Challenges:
A) Answer these questions using the cave communications text:
(i) In what kinds of passages is a wired telephone easily damaged?
(ii) Which three systems are given as examples of through-the-earth radio communications?
(iii) What is Sybet's industrial solution called?
B) Please copy the cave communications text word for word, starting with "Design principles" and going on through "or gravel passages.".

Excerpt to read:
-*-
Long range, low power messaging system based on Meshtastic relays suitable for underground communications.

Design principles

Natural caves are challenging as it comes to communications due to irregular cavity shapes, presence of water and general difficulty of installing any kind of equipment in an environment where everything has to be carried on human's back over hundreds of meters vertically. There are numerous existing solutions, each with its own challenges:

• Wired telephone is a reliable solution, however poses a significant investment due to the above challenges, plus it is easily damaged in confined or gravel passages.
• Through-the-earth radio communications using very low radio frequencies (HeyPhone, Nikola, CaveLink) are the most popular ad-hoc communications solution during cave rescue or expeditions . Obtaining a reliable link at depths below hundreds of meters however is a lottery as many factors from geology to weather impact attenuation even at low frequencies.
• Underground communication links based on radio repeaters was discussed at least since 2014¹. Sybet came up with industrial solution SPELLCOM using radio repeaters to relay voice communications over underground cavities.
-*-
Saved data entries
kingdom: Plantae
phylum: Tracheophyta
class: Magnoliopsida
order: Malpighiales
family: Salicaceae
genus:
-*-
Answers for the exercise:
A)
(i) Confined or gravel passages.
(ii) HeyPhone, Nikola and CaveLink.
(iii) SPELLCOM.

B)
Design principles

Natural caves are challenging as it comes to communications due to irregular cavity shapes, presence of water and general difficulty of installing any kind of equipment in an environment where everything has to be carried on human's back over hundreds of meters vertically. There are numerous existing solutions, each with its own challenges:

• Wired telephone is a reliable solution, however poses a significant investment due to the above challenges, plus it is easily damaged in confined or gravel passages.